-------- Supplied material --------

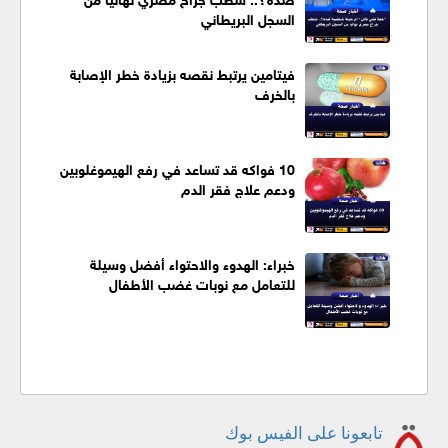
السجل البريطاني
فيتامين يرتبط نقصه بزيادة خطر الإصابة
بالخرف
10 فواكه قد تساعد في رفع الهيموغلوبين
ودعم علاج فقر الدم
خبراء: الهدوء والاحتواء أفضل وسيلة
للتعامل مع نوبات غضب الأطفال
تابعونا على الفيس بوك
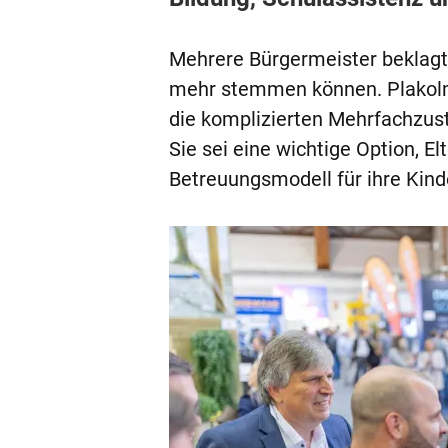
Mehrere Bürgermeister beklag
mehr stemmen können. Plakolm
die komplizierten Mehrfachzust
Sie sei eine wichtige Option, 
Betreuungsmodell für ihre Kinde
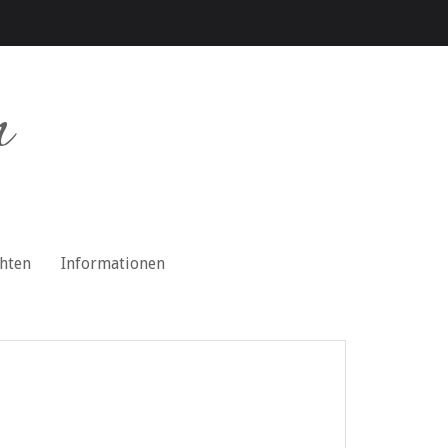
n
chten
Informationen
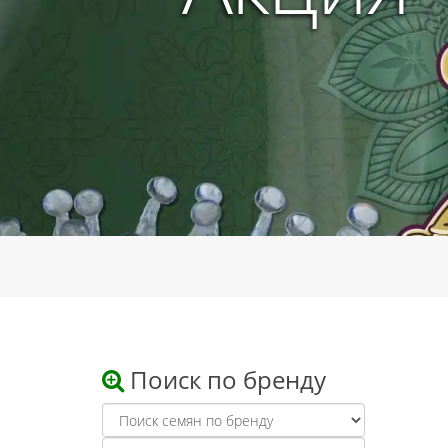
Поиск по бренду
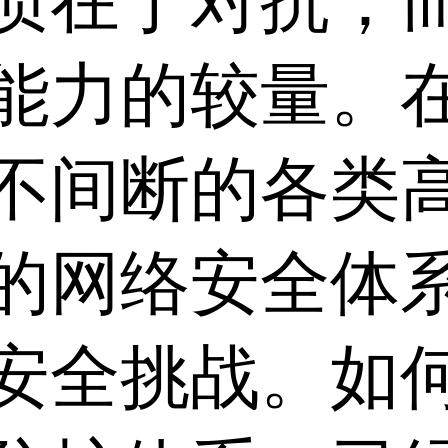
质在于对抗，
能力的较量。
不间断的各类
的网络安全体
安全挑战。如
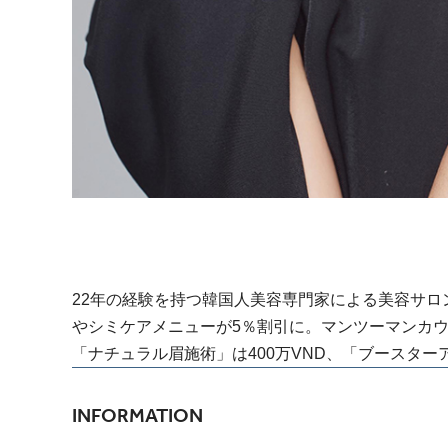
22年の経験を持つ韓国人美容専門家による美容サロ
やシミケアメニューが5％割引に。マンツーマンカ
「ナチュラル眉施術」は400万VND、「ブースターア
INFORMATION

--------
-------- Supplied material --------

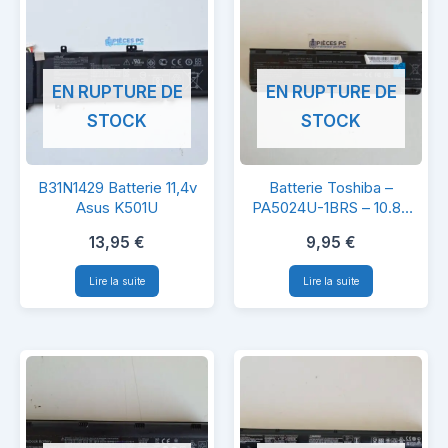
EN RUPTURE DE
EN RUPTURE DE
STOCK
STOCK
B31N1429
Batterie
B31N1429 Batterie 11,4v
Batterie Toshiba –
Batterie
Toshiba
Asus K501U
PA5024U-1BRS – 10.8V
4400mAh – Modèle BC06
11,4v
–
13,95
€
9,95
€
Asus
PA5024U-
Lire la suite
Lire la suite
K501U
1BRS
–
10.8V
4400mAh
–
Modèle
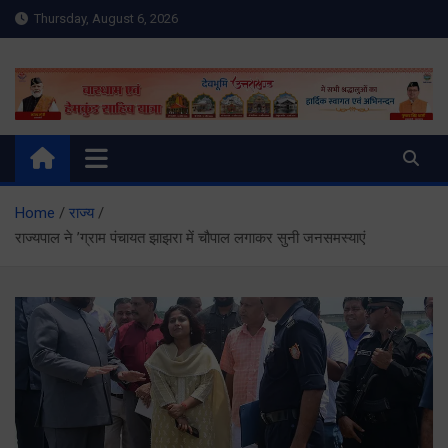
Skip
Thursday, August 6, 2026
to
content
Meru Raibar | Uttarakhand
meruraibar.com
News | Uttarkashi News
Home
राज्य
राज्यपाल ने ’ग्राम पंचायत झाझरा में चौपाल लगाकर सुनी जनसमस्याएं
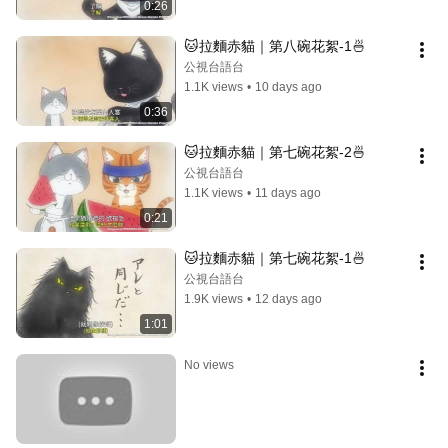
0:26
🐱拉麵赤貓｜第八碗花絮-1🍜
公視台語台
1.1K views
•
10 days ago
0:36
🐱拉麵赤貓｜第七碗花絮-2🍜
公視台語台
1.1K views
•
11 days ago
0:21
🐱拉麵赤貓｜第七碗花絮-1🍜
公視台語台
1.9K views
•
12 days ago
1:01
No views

--------

■ Exercise instructions ■
Would you count the lines in the data that contain the word "views" and state only the number?

■ Exercise result ■
4